Saturday, 3 November 2012
How to Ensure You Lose Your Pride:
In case you are one who worries about and are concerned with becoming proud, here are a few tips I've picked up along my humiliating journey:
a) Move to a foreign country.
-- the more foreign and different from your own, the better. and if you can arrange that the primary language is not your own, this helps.
b) Try to learn the new language.
-- guarantee you'll screw up and be the "joke" for the day; either to your own face, or behind your back.
c) Attempt to fit in.
-- next to impossible if the color of your skin is different
d) Buy a rolly bag with wheels in an attempt to be more efficient
-- and then try to drag it on dirt roads or too narrow of tar roads covered in pot holes. the sight of you dragging this twisted wheely bag along the street will draw enough attention that you become the focal point of the entire neighborhood.
e) Try to walk to work without a map
-- chances are, you'll get lost and not even know it. when a kind local asks you where you are headed, be prepared that you are FAR off the right course, and need to return past all the other locals you've already greeted along the way.
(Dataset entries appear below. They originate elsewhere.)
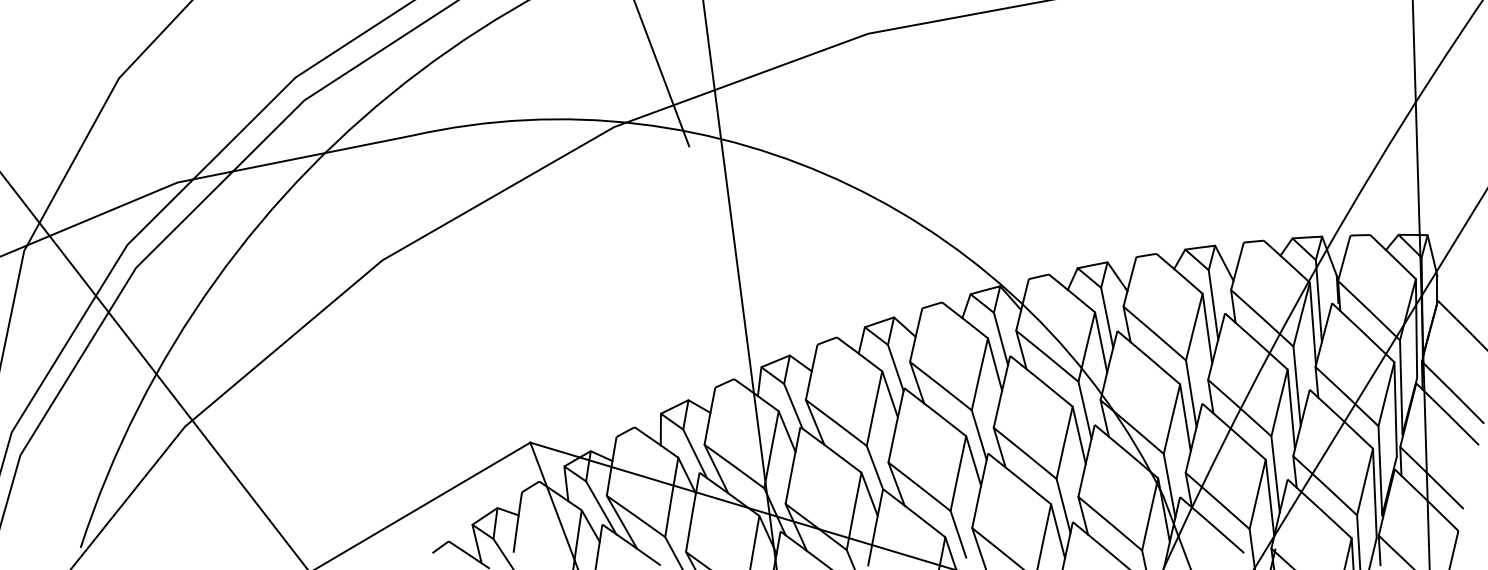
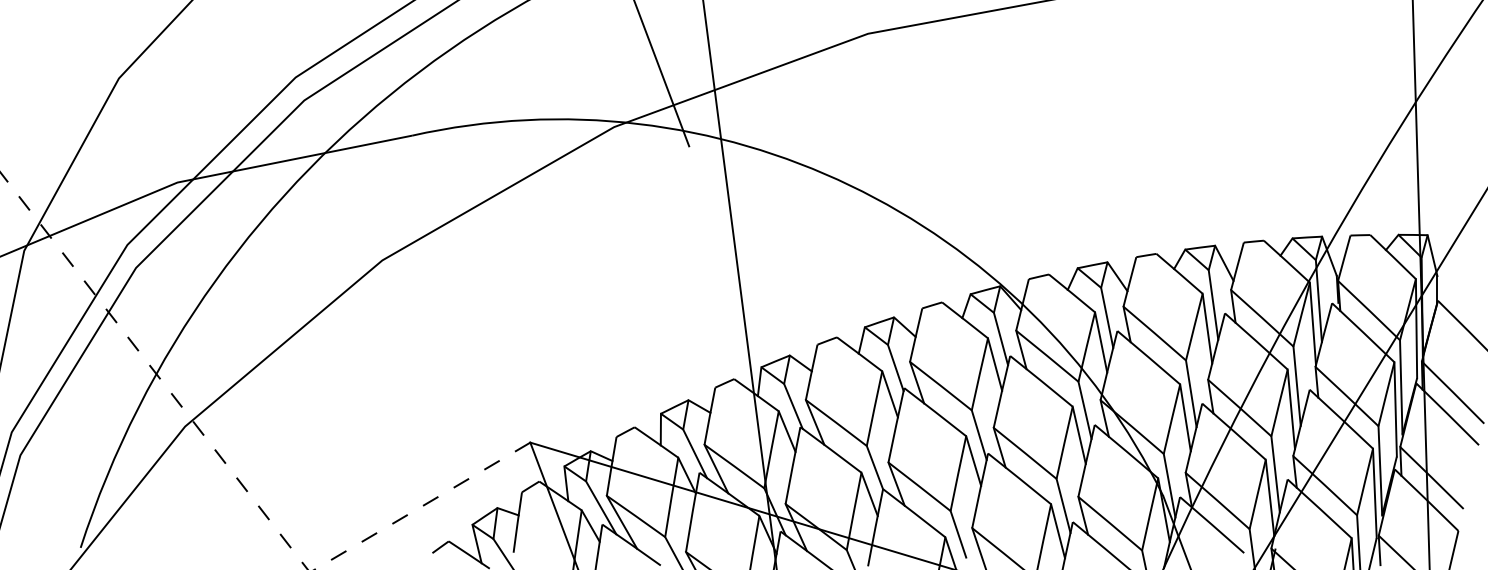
line at (153, 370): solid -> dashed
line at (421, 506): solid -> dashed
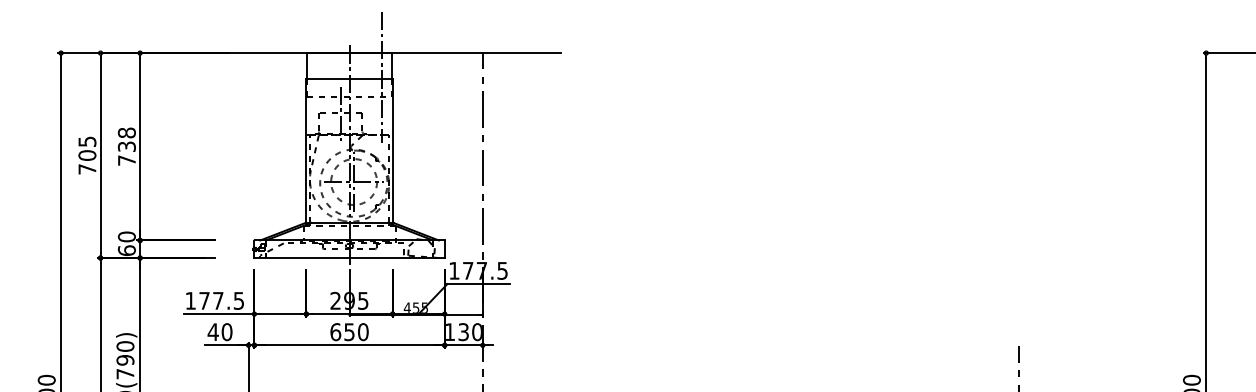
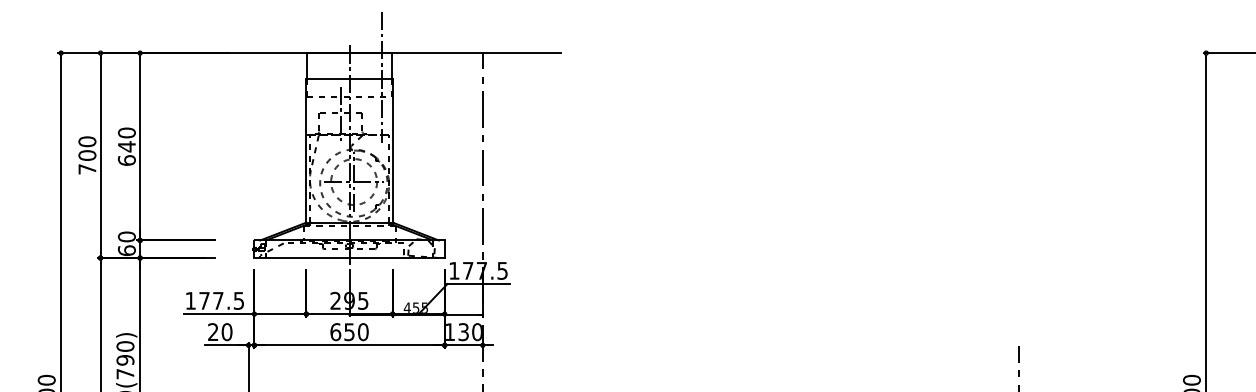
text at (87, 141): 705 -> 700
text at (126, 146): 738 -> 640
text at (212, 331): 40 -> 20
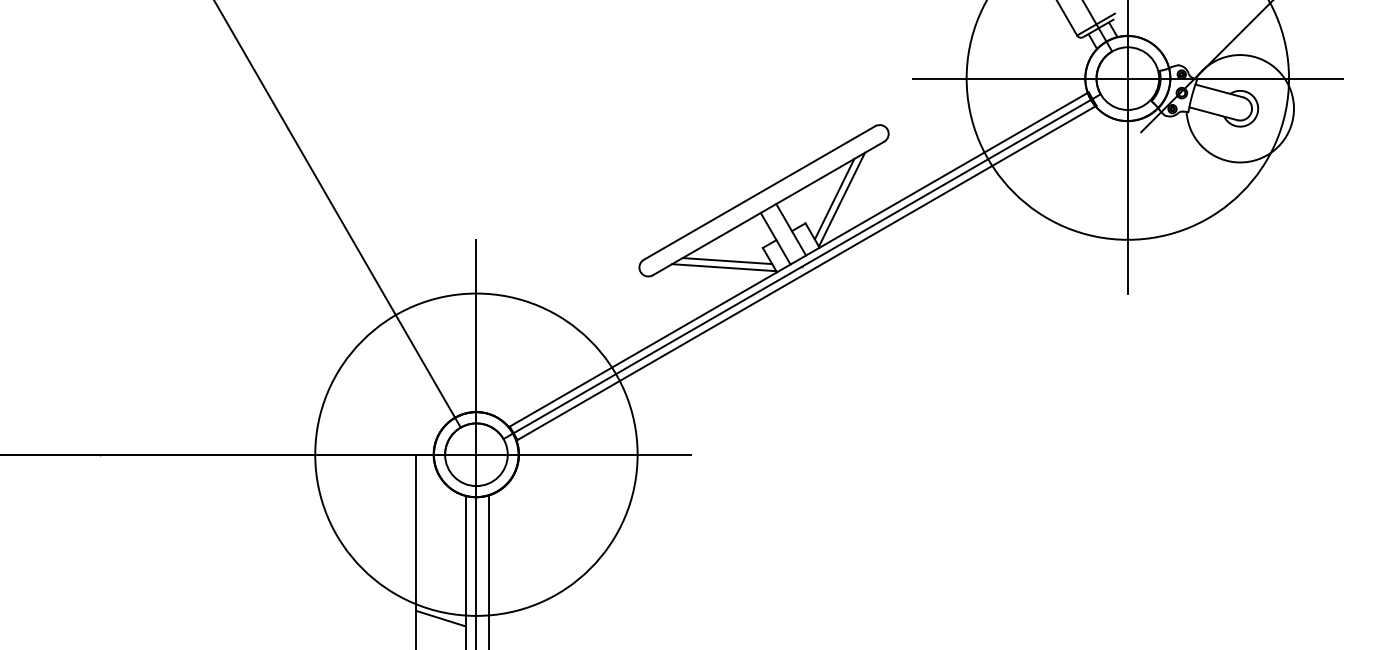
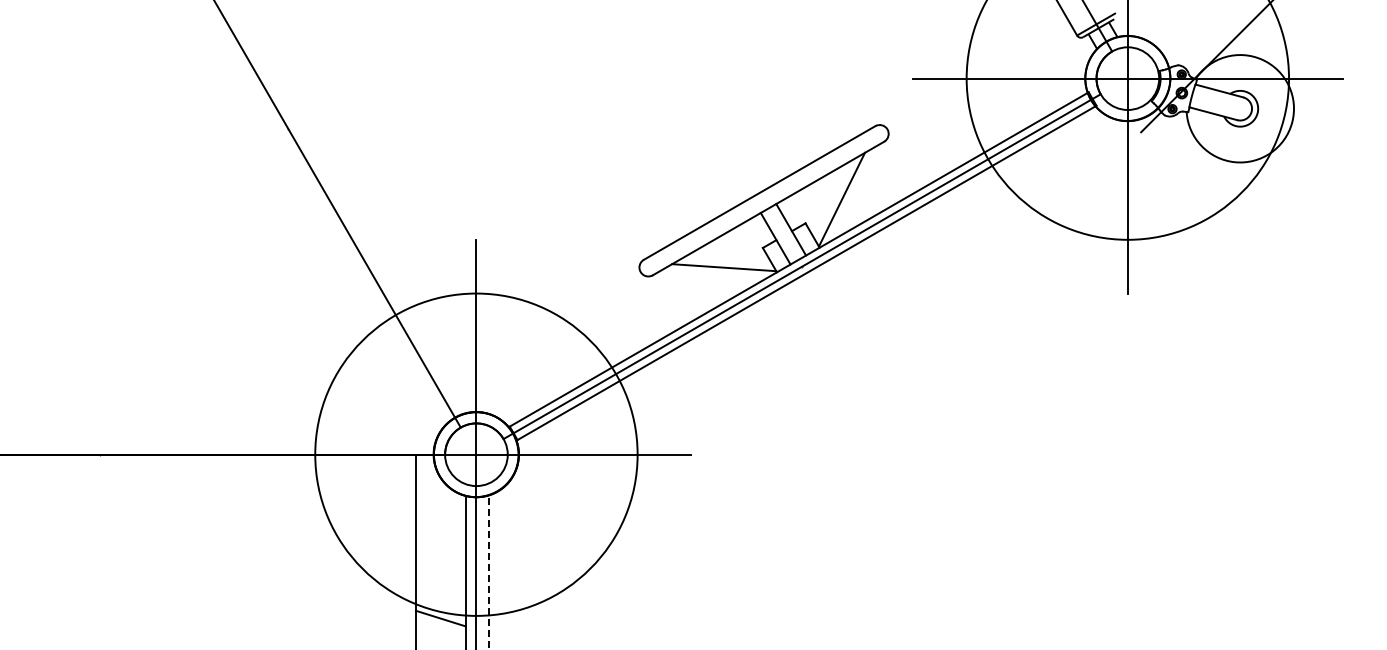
line at (834, 198): present -> none
line at (727, 261): present -> none
line at (489, 572): solid -> dashed
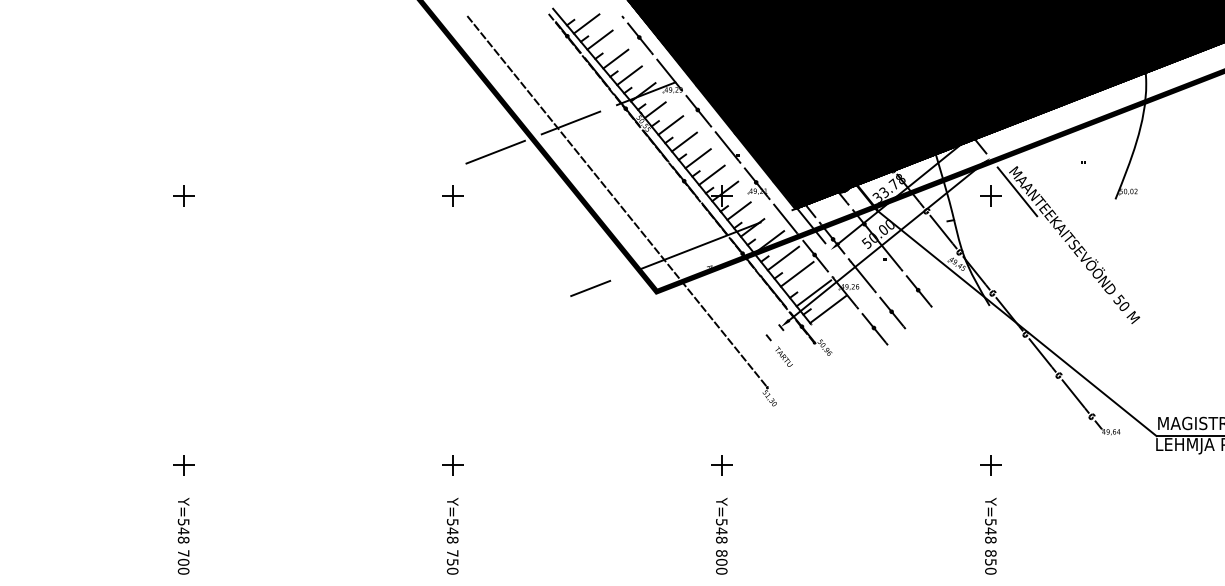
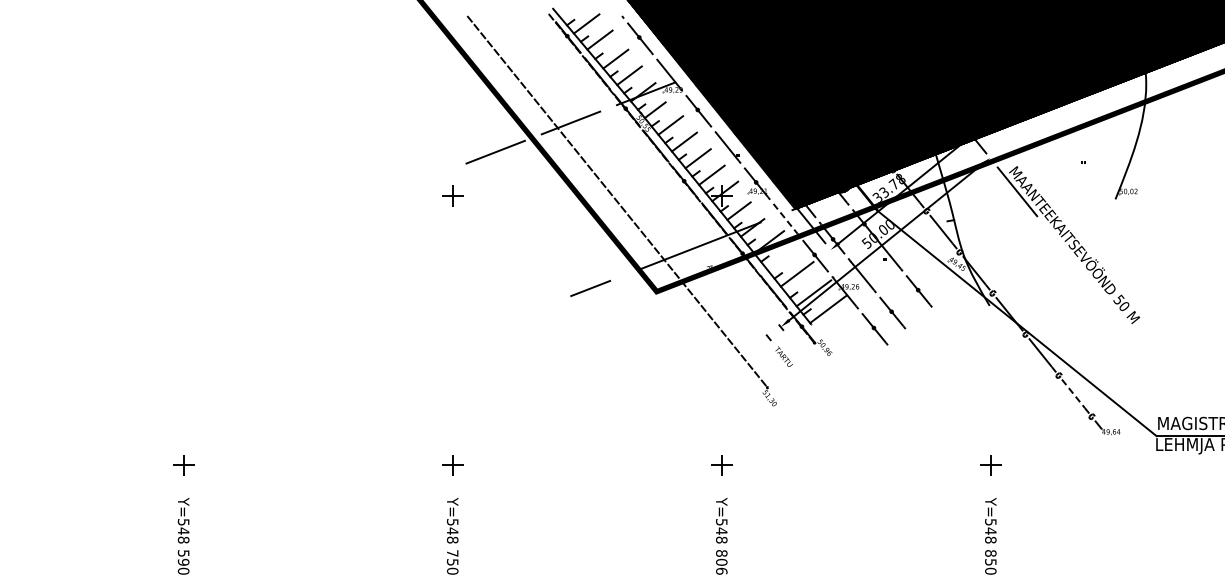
part at (183, 195): present -> none
part at (990, 195): present -> none
line at (785, 218): solid -> dashed
line at (783, 258): present -> none
line at (1073, 394): solid -> dashed
text at (183, 557): 700 -> 590
text at (721, 571): 800 -> 806
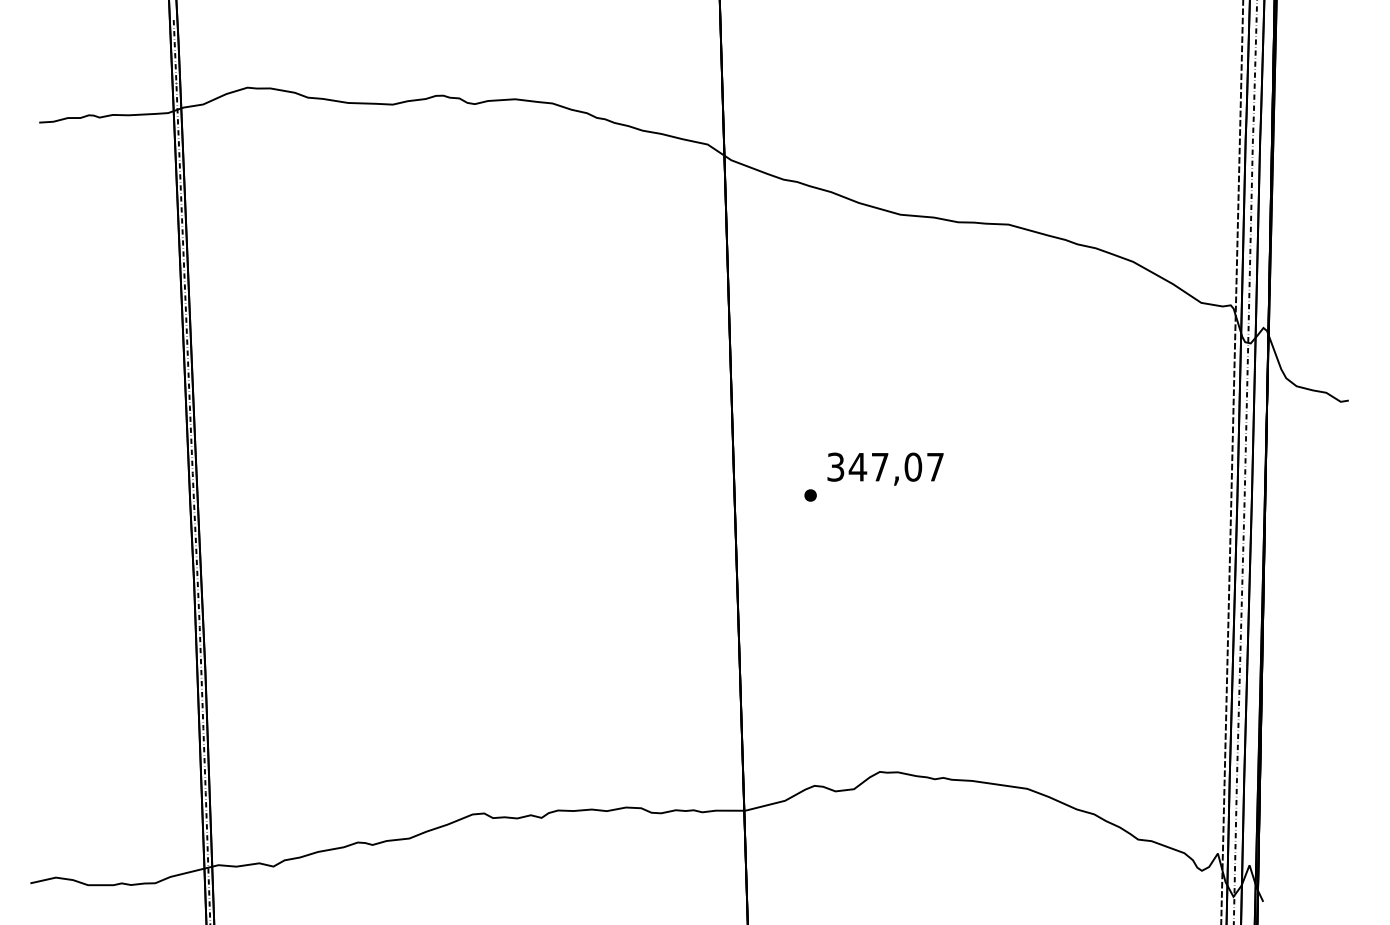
f) Forget to carry a spoon in your bag
-- and therefore, be left to using your fingers to eat a food you thought belonged in a bowl because of its runny consistency.
g) Wear Non-Breathing Clothing
-- go to town wearing dark colored capris, and sit on plastic chairs in the sun for at least an hour. your backend will sweat in excess, soaking through your capris, making it look like you've wet yourself fully. and then, before you've had time to dry off (which takes much less time than at home), make sure you have to get up and walk home!
h) Presume You Know How to Fit In
-- after less than three weeks, become cocky, despite the already aforementioned reasons to NOT be arrogant. board a minibus and attempt to negotiate a few extra blocks out of your trip. fail to communicate effectively and presume that the "conductor" understands what youre asking.
or, even better, miscommunicate your destination and then argue with the conductor about the price he is expecting you to pay.
if either of these scenarios occur, APPRECIATE the co-rider who steps in to translate your error and help you out of your stupidity!